The dentist will also look at your face, neck and chin for swelling and other abnormalities. He or she will also feel your saliva glands and lymph nodes for the same purpose. You’ll be asked to open and close your mouth and to move it from one side to another. The reason for this is to make sure the temporomandibular joint is properly gliding your jaw as you move your mouth. The dentist will check your bite to ensure your teeth are in proper alignment.
The dentist will also want to know about any prescription medications you currently are taking. Either bring your bottles along or write everything down, including the dosage so your dentist can record this in your file. The dentist also will want to make note of any illnesses or diseases you have as some will have an impact on your teeth.
After either type of appointment, the dentist or dental hygienist will discuss with you ways you can improve your dental hygiene routine. He or she will also discuss any further treatments deemed necessary as a result of the examination.
Overcoming Your Fear of Dental Visits
Why is it that so many people become scared at the thought of going to the dentist? Some degree of fear is understandable, but when that fear turns into dread, a person might actually have a phobia.

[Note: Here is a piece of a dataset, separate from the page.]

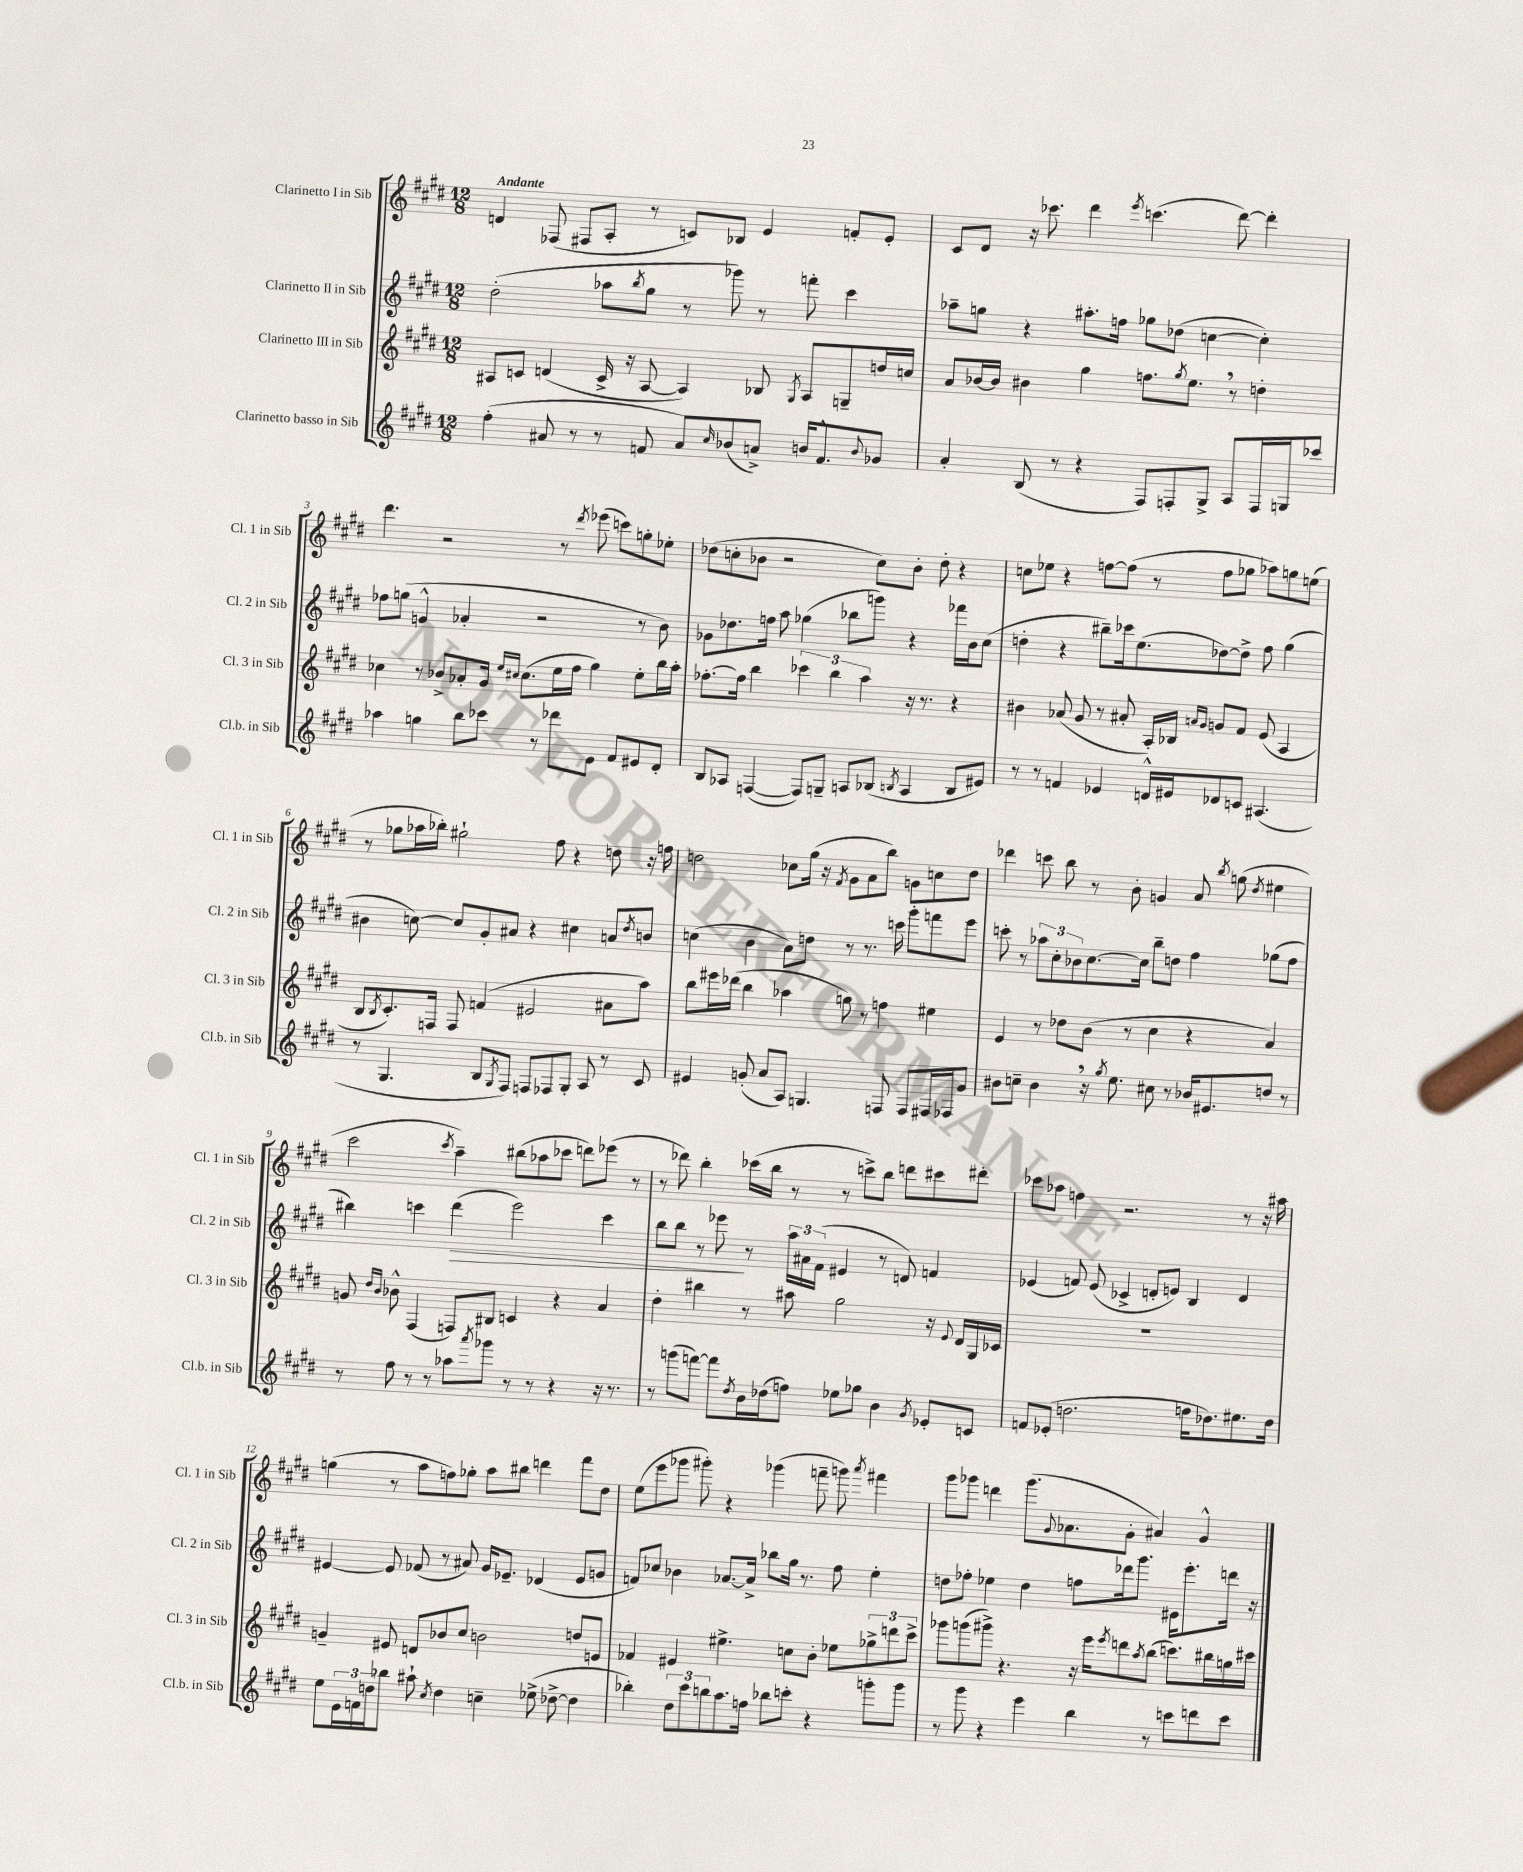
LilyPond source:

When people put off going to the dentist because they are so afraid of what may or may not happen their teeth are at significantly increased risk of developing decay. Left untreated, tooth decay can damage not only the tooth but the underlying roots and gums. If gingivitis develops and isn’t treated, it can develop into periodontis, gum disease that can become so bad that the gums and underlying bone structure are no longer capable of holding teeth in place.
If you feel stressed or tense before your dental appointment, worrying excessively and even losing sleep, or if you become sick to your stomach while waiting in the dentist’s office or while looking at the assortment of instruments or the staff in their white lab coats, you might benefit from knowing how to overcome this type of fear.
Fear is a common emotion and almost everyone fears something whether it’s spiders or flying or standing before a large crowd. Therefore, understand that fear isn’t something to hide or feel embarrassed about. Instead, admit you’re afraid because there are tools that can help alleviate this fear.
Communication is one of the best tools there is for overcoming your fear of the dental visit. Modern dentistry has advanced to the point where many of the procedures are performed without pain. This is important to know and your dentist can explain what’s going to happen inside your mouth in precise detail, if your dentist realizes that such communication will help alleviate your fears.
Knowing what’s happening may make you feel more in control of the situation. Another way to feel more in control is to agree upon a hand signal you can give the moment you want the dentist to stop. Communicating with someone else’s hands inside your mouth is difficult so a hand signal can definitely help.
Also available at the dentist’s office are different pain medications and numbing creams that you can be given. The options range from localized topical numbing creams to anesthesia to sedation. If you can’t relax because you’re worried about feeling pain, then let the dentist do something so that you won’t feel it.
There are also various techniques to help you relax that you can employ. You can distract yourself by listening to music, watching television or daydreaming. A technique called guided imagery helps you create in great detail an image of a more pleasant environment. A dental assistant can help you create this image by suggesting situations which you then visualize. You’ll be so busy creating the perfect mental image that you might even forget that your teeth are being worked on!
For intense dental phobia, consider finding a dentist that practices hypnosis or acupuncture. And if your fear is so bad that you can’t even make a dental appointment, you might benefit from therapy or participation in a support group.